Segment Open

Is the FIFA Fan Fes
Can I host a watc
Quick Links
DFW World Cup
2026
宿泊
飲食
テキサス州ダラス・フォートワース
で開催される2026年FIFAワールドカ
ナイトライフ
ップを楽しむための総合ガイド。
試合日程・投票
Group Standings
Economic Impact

Segment Closed

REQUIRED WORK ▸
Can you print every line of each item above, word for word and in the same order?

YOUR SOLUTION ▸
Is the FIFA Fan Fes
Can I host a watc
Quick Links
DFW World Cup
2026
宿泊
飲食
テキサス州ダラス・フォートワース
で開催される2026年FIFAワールドカ
ナイトライフ
ップを楽しむための総合ガイド。
試合日程・投票
Group Standings
Economic Impact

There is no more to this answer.